Volví a mi habitación, me tiré en la cama y empecé a llorar. Recuerdo haberle dicho al Señor: “¡Señor, eres invisible! La gente no puede verte, pero pueden verme a mí. Y si me expulsan de la universidad, ¡tendrás que ser tú quien se lo explique a mi padre!”.
Una amiga, Paula, vino a mi habitación porque quería saber por qué me había llamado la encargada de la residencia. Se lo conté y, viendo mi angustia, me dijo: “Becky, mi padre es anciano de nuestra iglesia. Ven a casa conmigo este fin de semana y coméntalo con él”.

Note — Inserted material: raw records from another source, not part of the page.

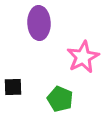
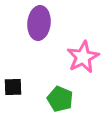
purple ellipse: rotated 8 degrees clockwise
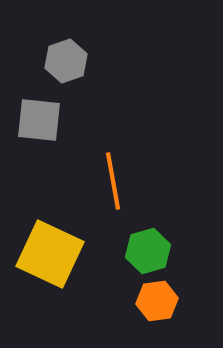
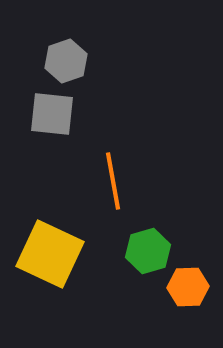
gray square: moved 13 px right, 6 px up
orange hexagon: moved 31 px right, 14 px up; rotated 6 degrees clockwise
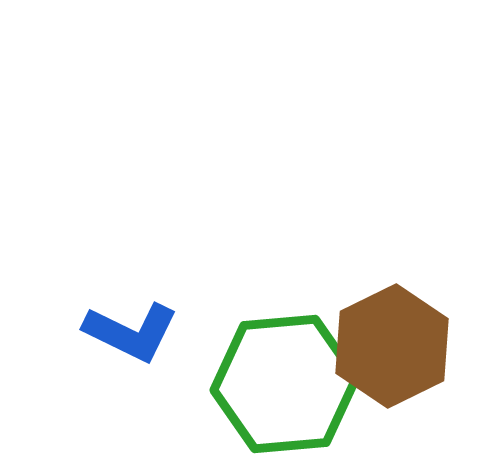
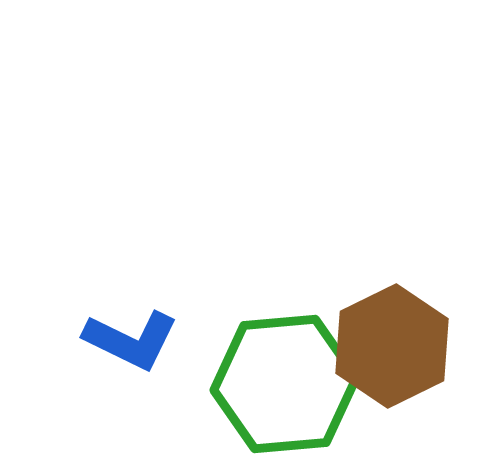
blue L-shape: moved 8 px down
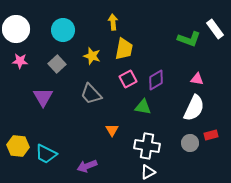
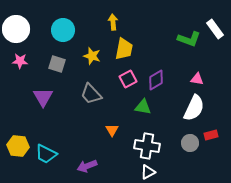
gray square: rotated 30 degrees counterclockwise
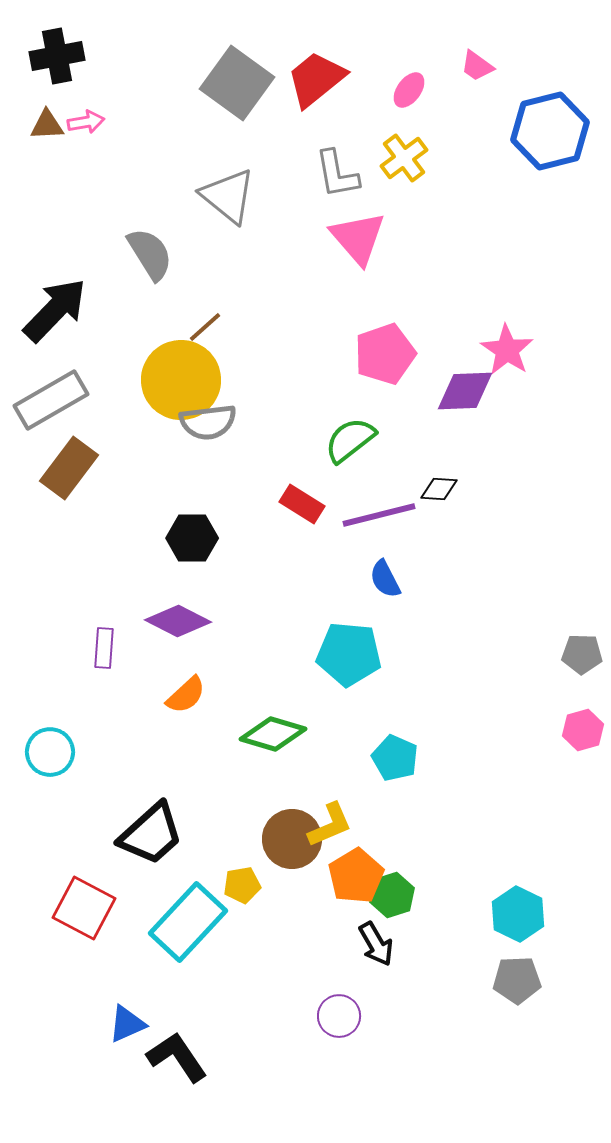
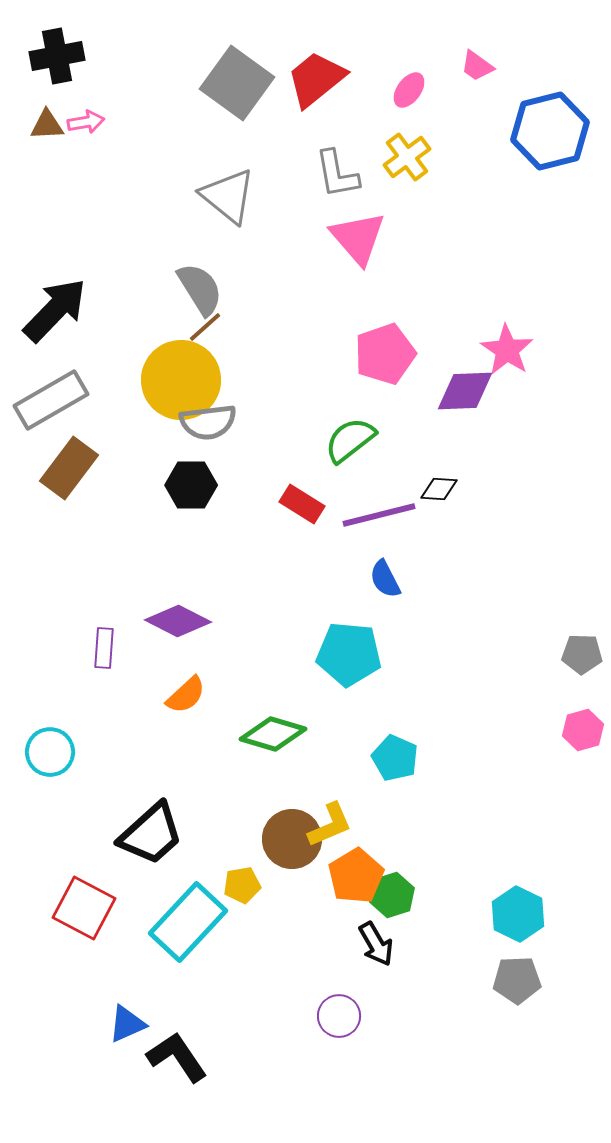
yellow cross at (404, 158): moved 3 px right, 1 px up
gray semicircle at (150, 254): moved 50 px right, 35 px down
black hexagon at (192, 538): moved 1 px left, 53 px up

Ese fin de semana su padre escuchó mi historia con gran compasión y dijo: “Becky, no creo que puedan expulsarte. Pero te lo han hecho pasar bien mal. Esta tarde quiero que leas el libro de Hechos de principio a fin. Te ayudará. Y luego lo comentamos”.
Dejando de llorar, anoté obedientemente el título y le pregunté dónde podía comprar ese libro.
“Esto... Becky, el libro de Hechos está en la Biblia, justo después de los Evangelios”, dijo. Luego, con una sonrisa irónica, añadió, “¡Menudo debe ser el estudio bíblico que estás dirigiendo!”.
Esa tarde, por primera vez en mi vida, leí el libro de Hechos. Nunca olvidaré el momento en que leí Hechos 4:18-21, cuando Pedro y Juan fueron arrastrados ante las autoridades judías y amenazados por predicar el evangelio:
Los llamaron y les ordenaron terminantemente que dejaran de hablar y enseñar acerca del nombre de Jesús. Pero Pedro y Juan replicaron:
—¿Es justo delante de Dios obedeceros a vosotros en vez de obedecerle a él? ¡Juzgadlo vosotros mismos! Nosotros no podemos dejar de hablar de lo que hemos visto y oído.
Después de nuevas amenazas, los dejaron irse.